__What you will do__
Take each line in the entries below that holds "Fake" and show it.

__Exercise input__
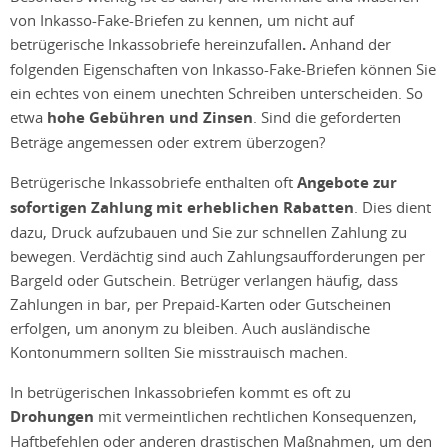
von Inkasso-Fake-Briefen zu kennen, um nicht auf
betrügerische Inkassobriefe hereinzufallen
.
Anhand der
folgenden Eigenschaften von Inkasso-Fake-Briefen können Sie
ein echtes von einem unechten Schreiben unterscheiden. So
etwa
hohe Gebühren und Zinsen
. Sind die geforderten
Beträge angemessen oder extrem überzogen?
Betrügerische Inkassobriefe enthalten oft
Angebote zur
sofortigen Zahlung mit erheblichen Rabatten
. Dies dient
dazu, Druck aufzubauen und Sie zur schnellen Zahlung zu
bewegen. Verdächtig sind auch Zahlungsaufforderungen per
Bargeld oder Gutschein. Betrüger verlangen häufig, dass
Zahlungen in bar, per Prepaid-Karten oder Gutscheinen
erfolgen, um anonym zu bleiben. Auch ausländische
Kontonummern sollten Sie misstrauisch machen.
In betrügerischen Inkassobriefen kommt es oft zu
Drohungen
mit vermeintlichen rechtlichen Konsequenzen,
Haftbefehlen oder anderen drastischen Maßnahmen, um den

__Written response__
von Inkasso-Fake-Briefen zu kennen, um nicht auf
folgenden Eigenschaften von Inkasso-Fake-Briefen können Sie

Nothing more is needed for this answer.